LA SIGARETTA ELETTRONICA FA BENE AL CUORE?
Nello studio SUR-VAPES 2 sono stati randomizzati 20 fumatori a fumare sigarette a combustione, E-Cig tradizionali, ed E-Cig tipo HNB. Tutti e tre i tipi di sigarette hanno dimostrato un impatto acuto sfavorevole su pressione arteriosa, vasodilatazione endotelio dipendente, stress ossidativo, e aggregazione piastrinica. Le E-Cig tipo HNB mostravano un effetto ipertensivo ed ossidante meno grave rispetto alle altre sigarette, mentre mostravano un effetto simile a quello delle E-Cig tradizionali in termini di vasodilatazione endotelio dipendente e aggregazione piastrinica.

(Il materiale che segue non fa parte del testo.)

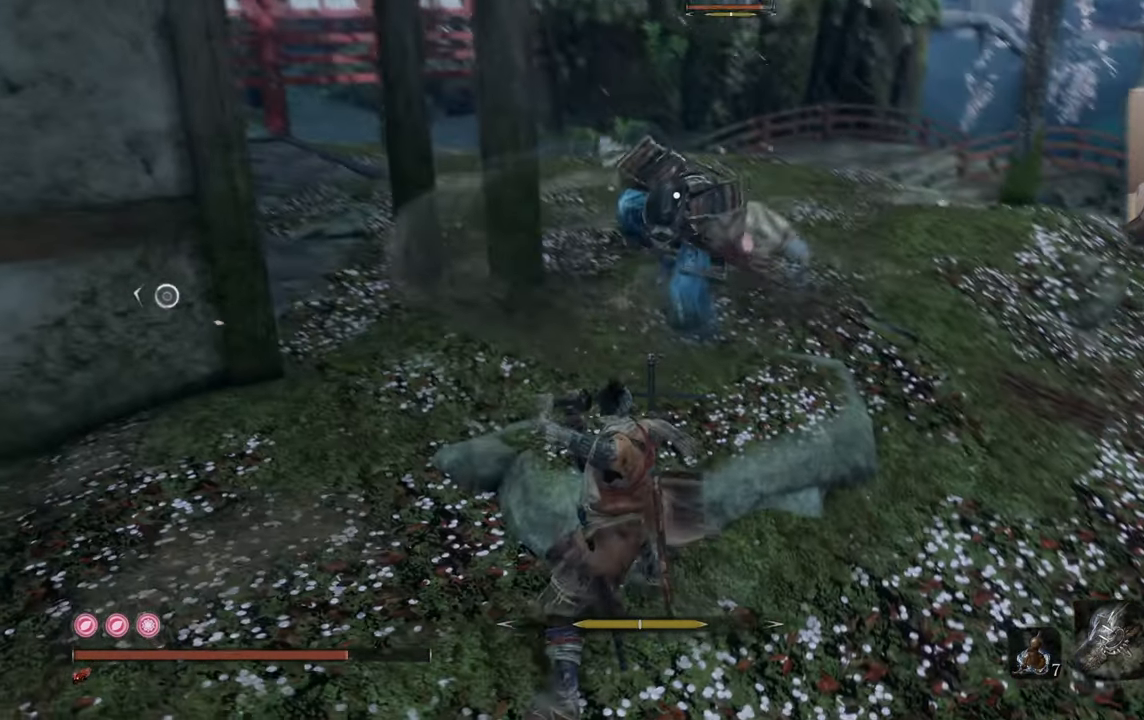
{"buttons": ["L1"], "left_stick": "down-left", "right_stick": "center", "events": [[433, "left_stick", "down-left"]]}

D’altronde, le E-Cig tipo HNB apparivano più appetibili e soddisfacenti delle E-Cig tradizionali. Pertanto, tali risultati supportano il potenziale uso delle E-Cig come prodotto a rischio ridotto (ma non nullo) per supportare la cessazione e l’astinenza dal fumo.
GRASSI E CARBOIDRATI
Alcune recenti pubblicazioni, relative all’effetto dei grassi e dei carboidrati alimentari sul rischio cardiovascolare e sulla mortalità per tutte le cause, hanno dato inizio, sia sui media sia nella letteratura scientifica, ad un dibattito piuttosto intenso. Ad innescarlo sono stati soprattutto i dati ottenuti nello studio PURE (Prospective Urban Rural Epidemiology), un grande studio osservazionale, disegnato con l’obiettivo di raccogliere informazioni sulla relazione tra stili di vita, alimentazione e rischio cardiovascolare anche nei Paesi con un reddito pro capite basso o intermedio, arruolando soggetti residenti in ambiti sia rurali sia cittadini, coordinato dal gruppo canadese di Salim Yusuf alla McMaster University. I risultati dello studio possono essere così sintetizzati: la mortalità (sia totale e sia per eventi cardiovascolari) diminuisce con il crescere dell’apporto calorico da grassi totali, e non è sostanzialmente influenzata dall’apporto di grassi saturi, nemmeno quando questo è molto elevato; con il crescere dell’apporto di grassi mono e poli-insaturi la mortalità tende invece a ridursi. Se le calorie da carboidrati eccedono il 60% circa dell’apporto calorico, per converso, la mortalità totale inizia a salire, muovendosi in parallelo a quella per eventi cardiovascolari.